Dumping syslog-ng Logs with MongoDB
6 Nov 2011
In reference to the recent ycombinator post on why one shouldn’t use MongoDB (EDIT: the HN post was a hoax), I thought I’d give a chime-in why I went with MongoDB for one of my work projects, netshed, from a devops standpoint. Why I Went With MongoDB:
flat schema: the purpose of my project was to dump syslog-ng logs, such as DHCP, NAPT, or VPN logs, into a database for some wicked querying speeds that you just don’t get with a flat grep on a file. For this, I didn’t need a relational database since the logs are standalone. With the flat schema, I am also able to add in an extra field to the “schema” whenever I wanted without having to go through a month-long migration of hundreds of millions of objects.
mmm, json: from a developer standpoint, JSON is awesome. The dictionary, especially in Python, is my favorite data structure as it makes representing data so easy. It removes the obscurity behind throwing in fields that are referenced by a number and giving it a name. Unline MySQL when you do a standard query and you get back a plain array and have to know which order the fields are in, in Mongo, the fields have a name. The JSON allows for very rich query especially with the lovely PyMongo
it’s hip: I’ll be honest, it’s a shiny new toy that deviates from boring, old SQL, but I love playing with it, and initially it was extremely easy to set up
Now…I encountered several problems while working with this project, but managed to overcome them with some sysadmin-flavored hot sauce.

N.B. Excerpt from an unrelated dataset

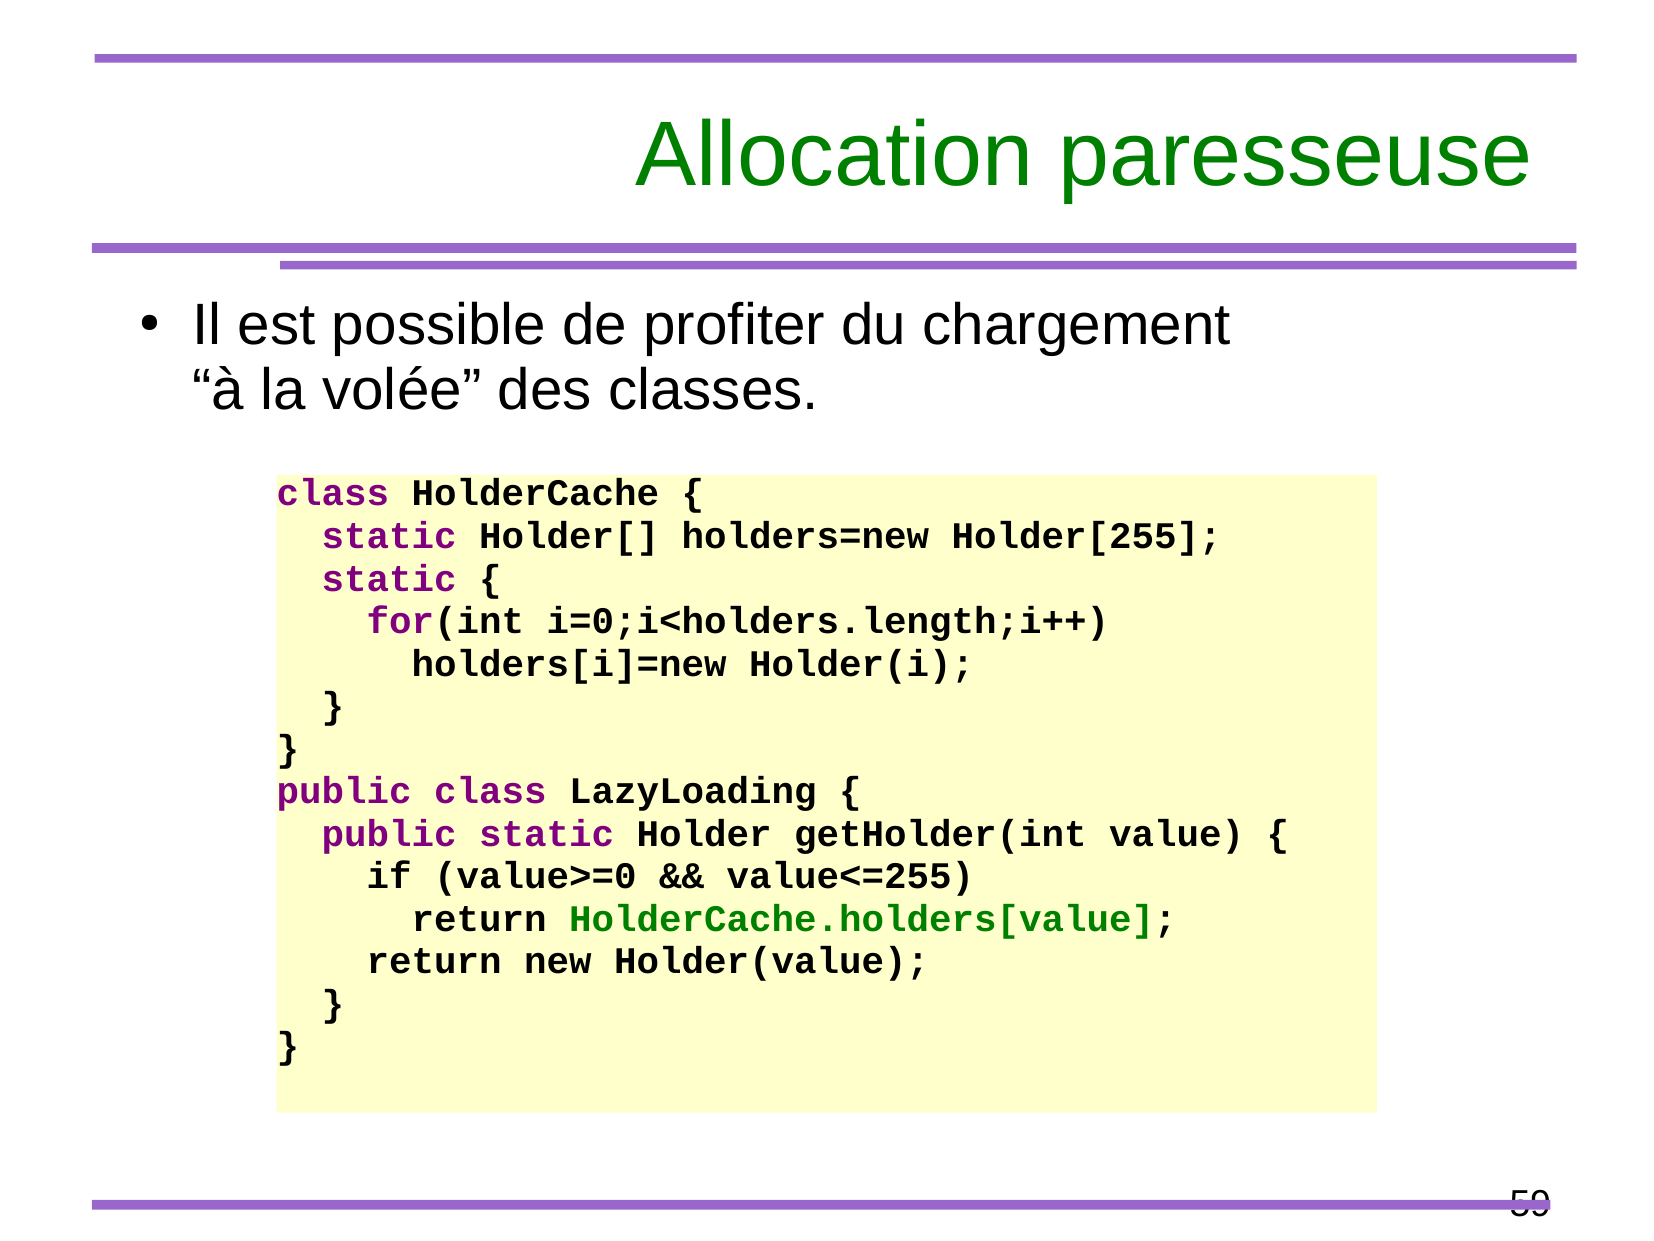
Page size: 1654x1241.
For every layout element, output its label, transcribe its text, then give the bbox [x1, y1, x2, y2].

list Il est possible de profiter du chargement “à la volée” des classes. [121, 291, 1379, 467]
title Allocation paresseuse [121, 49, 1534, 257]
text_box class HolderCache { static Holder[] holders=new Holder[255]; static { for(int i=0;i<holders.length;i++) holders[i]=new Holder(i); } } public class LazyLoading { public static Holder getHolder(int value) { if (value>=0 && value<=255) return HolderCache.holders[value]; return new Holder(value); } } [276, 474, 1377, 1113]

wtf, global write lock: yes, whenever there is a write operation sent to the database server, mongod locks down every collection and queues up the writes. I hear they are working on collection-level locking, but I haven’t seen any of that yet. This is very bad; in production at work, it is extremely write-heavy, writing hundreds and thousands of logs per second (especially with PAT logs for the whole Oregon State University campus, that’s 40,000 hosts). In about a week and a half, the database would be approaching 200 million objects. But I did find a workaround; I set up a master-slave replicated database between two boxes and had the slave be read-only. That way, it is free to be read and not to be bogged down with write-locks. This is my main gripe with MongoDB.
indexing: well, it’s not a good idea to put in indexing in a write-heavy non-relational database because we might as well use SQL. With hundreds of thousands of objects per collection, queries were taking about 20 seconds. I overcame this by putting in a manual index. The log parsers save the log files to the corresponding collection to the date of the logfile (e.g. dhcp-20111029). This way, there is no index tree needed to be updated and the collections are logically partioned. Now, queries are instant. Scalability for the win.
MongoDB is a relatively new project, and 10gen has done a great job on responding to the claims from the ycombinator post and stating that they have never seen such a case like in the post. Hopefully in the future, these issues will be a ghost of the past.